Which is kind of understandable as Wayland tries to be more secure: and thus in Wayland not all keyboard events are propagated to all applications (that's what X11 does). I think it's a good idea to put security first in this iteration of FLOSS desktop technology.
Well kind of. It'll be several decades before we see any practical benefits - at the moment once you have local execution you can do anything you want - accessing other apps or even root is trivial.
Phoenix[0] has some good ideas about how X11 could be made more secure without breaking backwards compatibility. I don't understand what was so fundamentally broken about X11 as a protocol that it required a replacement protocol.

We can argue about limitations of X.org's implementation of the X server, but, as demonstrated by Phoenix, X.org doesn't have to be the only X server implementation.

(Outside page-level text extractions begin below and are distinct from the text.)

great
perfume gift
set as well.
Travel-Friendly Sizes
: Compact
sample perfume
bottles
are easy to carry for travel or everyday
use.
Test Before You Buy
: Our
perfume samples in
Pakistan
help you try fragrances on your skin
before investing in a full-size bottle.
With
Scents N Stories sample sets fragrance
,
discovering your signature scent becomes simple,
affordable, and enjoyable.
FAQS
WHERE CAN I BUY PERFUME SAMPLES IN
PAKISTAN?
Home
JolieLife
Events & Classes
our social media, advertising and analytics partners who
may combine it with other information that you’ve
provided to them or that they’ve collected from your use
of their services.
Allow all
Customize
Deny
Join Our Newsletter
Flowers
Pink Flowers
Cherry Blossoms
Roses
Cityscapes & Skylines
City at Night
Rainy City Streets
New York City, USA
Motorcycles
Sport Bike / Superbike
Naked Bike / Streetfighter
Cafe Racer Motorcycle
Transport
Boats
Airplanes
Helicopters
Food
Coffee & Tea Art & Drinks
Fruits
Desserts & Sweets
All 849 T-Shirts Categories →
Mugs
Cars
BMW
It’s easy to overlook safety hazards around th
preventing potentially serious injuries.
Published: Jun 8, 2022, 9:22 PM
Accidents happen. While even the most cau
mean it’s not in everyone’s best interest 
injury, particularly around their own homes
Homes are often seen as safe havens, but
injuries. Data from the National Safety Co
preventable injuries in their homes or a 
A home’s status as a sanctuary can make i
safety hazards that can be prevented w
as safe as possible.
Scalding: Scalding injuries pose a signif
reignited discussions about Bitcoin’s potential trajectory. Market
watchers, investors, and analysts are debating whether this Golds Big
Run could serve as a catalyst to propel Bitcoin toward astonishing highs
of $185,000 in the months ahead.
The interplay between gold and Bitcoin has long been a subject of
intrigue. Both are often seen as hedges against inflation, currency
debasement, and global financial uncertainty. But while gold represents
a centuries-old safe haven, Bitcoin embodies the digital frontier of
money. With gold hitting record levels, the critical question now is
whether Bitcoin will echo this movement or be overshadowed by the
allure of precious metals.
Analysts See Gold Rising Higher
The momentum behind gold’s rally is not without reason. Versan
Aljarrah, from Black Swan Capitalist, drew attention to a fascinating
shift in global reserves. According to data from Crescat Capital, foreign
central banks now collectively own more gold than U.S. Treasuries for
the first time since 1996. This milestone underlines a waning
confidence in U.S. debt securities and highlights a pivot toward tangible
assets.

[0]: https://git.dec05eba.com/phoenix

I have no idea, but my impression was that basically nobody wanted to put in work on X11 anymore.
He complained there is no way to do the easy thing in Wayland - there is a way: Gtk and QT
How do you make a global hotkey in all compositors with Gtk or Qt?
...which is overkill when you only need a Vulkan or GL canvas which spans the windows client area... and even with GTK or Qt your app still stands out like a sore thumb on the "other" desktop environment because the window chrome doesn't match the rest of the system.